I could now return to the entrance to tour its museum, a gallery of sculptures, ceramics, panels, lintels, and frescos discovered around the city. Here, too, were stone reliefs of mythical beings that defied the boundaries between man and beast: fish with human heads; a man with a horned owl visage; and, upon the left bank of a ball court cross-section, a seated man with a canine head recalling the god Xolotl, the nagual spiritual companion of Quetzalcoatl. One cannot navigate the nether worlds, not even the Feathered Serpent, without guidance from or transformation into their nagual. But for what purpose?
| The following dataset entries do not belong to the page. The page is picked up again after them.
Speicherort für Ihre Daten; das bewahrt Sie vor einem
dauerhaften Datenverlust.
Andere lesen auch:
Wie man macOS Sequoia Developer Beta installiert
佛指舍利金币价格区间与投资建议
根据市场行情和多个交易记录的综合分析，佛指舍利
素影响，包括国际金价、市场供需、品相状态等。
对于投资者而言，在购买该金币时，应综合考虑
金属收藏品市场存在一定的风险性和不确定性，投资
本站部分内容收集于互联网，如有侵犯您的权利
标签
As I was contemplating and photographing the mysterious symbols about the museum, I heard the treble of a rustic clay flute and the repeating four beats of a wooden drumstick against a round tabor resonating through the concrete of the site's colonnaded lobby. It was the song of the Voladores, who were preparing for their sky dance. I exited the lobby to return to the front yard, lined along its western side with a crescent of walk-in lockers, each an open shop of souvenirs ranging from kitschy plastic bows and arrows to more ornately painted sculptures carved from native wood and polished obsidian. The yard itself centered on a hundred-foot-tall metal pole, and six Volador dancers, dressed in red fringed trousers and sashes over white long-sleeve shirts, circumambulated it, stepping and rotating in procession upon a paved circle. The musician climbed the triangular metal rungs scaling the pole until its peak, upon which he sat as four of the other dancers climbed the poles in turn. Slightly below the peak lay a hollow square frame, and each dancer sat upon a side and tied one of the four ropes wound beneath the peak to his ankle, to the rhythmic tabor and the ululating flute sounding high atop. For seven minutes the musician simultaneously played them, fingering both in his left hand whilst tapping the drumstick with his right, as he kicked counterclockwise atop the pole. He sat on the pole and continued to play.

And then the four dancers began their descent! Each slung his rope across his side of the frame and plunged backward into the air. The unwinding ropes turned the frame clockwise as seen from below as the dancers hurled their arms over their heads and followed their spiral path toward the ground. It reenacted a Totonac myth of four Voladores who flung themselves into the clouds to transform into birds and summon the rains, all for agrarian intent. As the present dancers neared the ground, they pulled themselves upward and rode the last turns of the pole on foot. And as the dance completed, so did the flute and drum from above.

And so I return to the question: what is the purpose of traveling to the spirit places? Does it gladden many? Does it feed the hungry? Does it heal the ill? These are Teo's work, and if I would take it upon myself I must remember them. Mm-hmm.

...

I remained at Tajín until 6:30, the return to the temples like traveling through a dream with a real camera. Perhaps its power was my souvenir. I bought no other.

This was among my greatest days and finest moments in Veracruz. I ended it at Rene's house.